EXERCISE PROMPT: Give back every line of the material exactly. Skip the pictures.

DATASET:
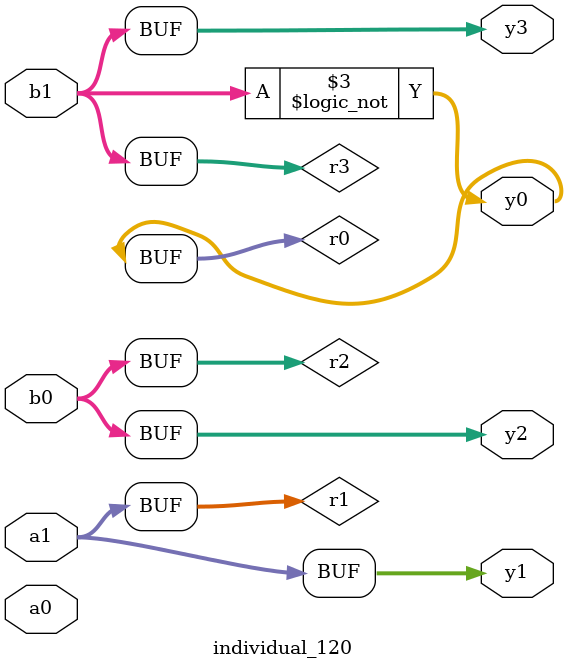
<source format=sv>
module individual_120(input logic [15:0] a1, input logic [15:0] a0, input logic [15:0] b1, input logic [15:0] b0, output logic [15:0] y3, output logic [15:0] y2, output logic [15:0] y1, output logic [15:0] y0);
logic [15:0] r0, r1, r2, r3; 
 always@(*) begin 
	 r0 = a0; r1 = a1; r2 = b0; r3 = b1; 
 	 r0 = ! a1 ;
 	 r0 = ! b1 ;
 	 y3 = r3; y2 = r2; y1 = r1; y0 = r0; 
end
endmodule
</source>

EXERCISE ANSWER:
<source format=sv>
module individual_120(input logic [15:0] a1, input logic [15:0] a0, input logic [15:0] b1, input logic [15:0] b0, output logic [15:0] y3, output logic [15:0] y2, output logic [15:0] y1, output logic [15:0] y0);
logic [15:0] r0, r1, r2, r3; 
 always@(*) begin 
	 r0 = a0; r1 = a1; r2 = b0; r3 = b1; 
 	 r0 = ! a1 ;
 	 r0 = ! b1 ;
 	 y3 = r3; y2 = r2; y1 = r1; y0 = r0; 
end
endmodule
</source>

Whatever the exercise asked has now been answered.